DIAGNOSTIC GÉNÉTIQUE PRÉIMPLANTATOIRE

Qu’est-ce que le diagnostic génétique préimplantatoire (DGP)?

Le diagnostic génétique préimplantatoire est une technique diagnostique permettant de détecter (DGP) la présence d’anomalies génétiques ou chromosomiques chez l’embryon avant de le transférer dans l’utérus maternel. Pour cela, il est nécessaire de prélever une ou deux cellules sur l’embryon pour analyser ultérieurement le matériel génétique.

 

Comment les cellules des embryons sont-elles obtenues?

Alors que jusqu’à maintenant l'obtention des cellules des embryons était réalisée par une biopsie au 3ème jour de leur développement, il est aujourd’hui prouvé que la biopsie de trophectoderme au 5ème-6ème jour de leur développement est plus efficace et plus sûre pour l'embryon.

Pour pouvoir effectuer une biopsie de trophectoderme on utilise un laser qui trace un orifice au niveau de la zone pellucide de l'embryon à travers duquel seront obtenues les cellules à analyser.

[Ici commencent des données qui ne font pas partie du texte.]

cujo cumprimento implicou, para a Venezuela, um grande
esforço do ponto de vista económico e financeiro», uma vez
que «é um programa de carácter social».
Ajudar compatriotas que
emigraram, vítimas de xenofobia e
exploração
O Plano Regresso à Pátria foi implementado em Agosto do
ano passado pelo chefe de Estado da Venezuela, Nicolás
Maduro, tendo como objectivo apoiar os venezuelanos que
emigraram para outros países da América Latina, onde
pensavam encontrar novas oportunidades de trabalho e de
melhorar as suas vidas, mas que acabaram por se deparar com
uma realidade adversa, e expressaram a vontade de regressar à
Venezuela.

Quand seront transférés les embryons analysés?

La biopsie du trophectoderme s’effectue au 5ème-6ème jour du développement embryonnaire. Le résultat de l'analyse génétique sera disponible quelques jours plus tard, c’est pourquoi les embryons devront être congelés après la biopsie. Une fois que nous aurons le résultat génétique, le cycle pour le transfert des embryons normaux pourra être organisé.

Peut-on congeler les embryons après un DPI?

Oui. Grace à la technique de vitrification nous pouvons congeler tous les embryons sans que ceux-ci ne soient endommagés.

Quelle information génétique pouvons obtenir sur les embryons?

Tout dépendra de l’indication médicale. Nous pouvons réaliser les recherches génétiques suivantes:

Étude des aneuploïdes

Cela consiste à analyser le nombre de chromosomes de l’embryon au moyen de l’application CGH array.

Le transfert d’embryons ayant des anomalies génétiques peut diminuer le taux de grossesse et augmenter celui des fausses couches spontanées. Détecter ces embryons améliore les résultats lors d’un programme de procréation médicale assistée . Les cas pour lesquels est indiqué le diagnostic génétique préimplantatoire sont ceux où il existe un risque pour l’embryon (DGP):

  • Couples ayant subi des fausses couches à répétion
  • Femmes d’un âge reproducteur avancé
  • Échecs d’implantation
  • Facteur masculin d’origine génétique

Anomalies chromosomiques structurales

Dans certain cas nous pouvons avoir affaire à des patients sains présentant des altérations dans leur caryotype qui auront uniquement des problèmes au moment du désir de grossesse. Ces patients sont ceux porteurs de translocations équilibrées ou robertsoniennes telles que les inversions pouvant engendrer des embryons anormaux. Dans ces cas, il est indiqué d’avoir recours à la technique du diagnostic génétique préimplantatoire (DGP) afin d’identifier les embryons altérés et éviter leur transfert.

Maladies monogéniques

Un autre type de maladies sont celles produites par la mutation dans un gène. Ces altérations ne peuvent pas être identifiées lors de l’étude du caryotype et nous devons alors analyser la structure de l’ADN déterminé afin de pouvoir les identifier.

La transmission de certaines maladies génétiques aux embryons obtenus lors d’un cycle de procréation médicale assistée par les parents peut être évitée à l’aide du diagnostic génétique préimplantatoire (DGP). Certaines de ces maladies sont la mucoviscidose, la thalassémie mineure ou certaines dystrophies musculaires.